Neglect of the last estate's owner A. Molostov -- the husband of Suvorov's great-grand-daughter -- led to the almost complete dilapidation of the house. Only due to the fact that the centenary of the generalissimo's death was marked in 1900, the local authorities and the Novgorod gentry decided to preserve the little summer house (Svetelka) on Dubikha Hill and to erect a stone church in the place of the original one (1786-1789) which had been transferred to St. Petersburg. After the revolution quite a number of original objects were stolen and the constructions fell into decay.

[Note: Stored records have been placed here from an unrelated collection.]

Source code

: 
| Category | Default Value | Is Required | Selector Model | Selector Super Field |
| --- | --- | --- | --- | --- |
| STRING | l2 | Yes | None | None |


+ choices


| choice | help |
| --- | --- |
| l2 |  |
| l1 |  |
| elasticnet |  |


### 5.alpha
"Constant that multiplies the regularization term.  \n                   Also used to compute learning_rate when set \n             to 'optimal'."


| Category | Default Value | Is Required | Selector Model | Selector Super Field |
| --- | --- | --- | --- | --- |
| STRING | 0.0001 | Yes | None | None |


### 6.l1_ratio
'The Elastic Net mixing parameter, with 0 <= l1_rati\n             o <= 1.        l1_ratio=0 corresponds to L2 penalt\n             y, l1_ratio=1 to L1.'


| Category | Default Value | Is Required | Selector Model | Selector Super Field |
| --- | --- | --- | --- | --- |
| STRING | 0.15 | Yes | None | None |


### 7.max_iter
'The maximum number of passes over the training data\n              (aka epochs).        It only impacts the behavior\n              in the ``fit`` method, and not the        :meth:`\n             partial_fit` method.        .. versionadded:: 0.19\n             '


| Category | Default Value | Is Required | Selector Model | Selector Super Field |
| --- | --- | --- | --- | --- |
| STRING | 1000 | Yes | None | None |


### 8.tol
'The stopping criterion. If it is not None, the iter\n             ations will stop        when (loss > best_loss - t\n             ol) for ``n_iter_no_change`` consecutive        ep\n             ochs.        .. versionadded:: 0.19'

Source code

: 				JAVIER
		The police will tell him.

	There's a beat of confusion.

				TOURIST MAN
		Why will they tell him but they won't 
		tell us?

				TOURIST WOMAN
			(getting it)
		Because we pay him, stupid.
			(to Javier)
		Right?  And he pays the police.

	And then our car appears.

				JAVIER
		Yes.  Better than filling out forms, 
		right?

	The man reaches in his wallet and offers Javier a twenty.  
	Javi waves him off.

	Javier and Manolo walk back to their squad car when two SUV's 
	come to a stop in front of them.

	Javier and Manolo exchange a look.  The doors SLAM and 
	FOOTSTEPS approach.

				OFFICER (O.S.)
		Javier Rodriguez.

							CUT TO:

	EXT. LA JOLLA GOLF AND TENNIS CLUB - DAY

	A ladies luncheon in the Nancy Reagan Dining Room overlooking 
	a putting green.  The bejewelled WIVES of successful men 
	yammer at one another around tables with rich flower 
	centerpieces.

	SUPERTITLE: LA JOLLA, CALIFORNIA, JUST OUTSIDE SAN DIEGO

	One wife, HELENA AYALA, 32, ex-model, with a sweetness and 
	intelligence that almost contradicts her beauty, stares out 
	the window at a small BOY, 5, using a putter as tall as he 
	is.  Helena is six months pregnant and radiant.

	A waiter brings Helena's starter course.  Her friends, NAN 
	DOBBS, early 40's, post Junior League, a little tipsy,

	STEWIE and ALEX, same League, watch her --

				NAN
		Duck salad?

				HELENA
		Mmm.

In October 25, 1942, the estate was turned into a museum, which started a new chapter in its history. The exhibits were collected in local villages, brought from Leningrad (many were contributed by the Leningrad Artillery Museum) and from Borovichi museums. Nowadays the rooms of the memorial house accommodate a large number of original objects from the estate, military uniforms of those days, arms, paintings, engravings, furniture and books.
In 1975 a diorama dedicated to the heroic events of the Swiss campaign was opened to the public in the building of the newly restored Alexander Nevsky Church. The park around the museum as well as the old Svetelka and the surrounding territories are being carefully cleaned and restored.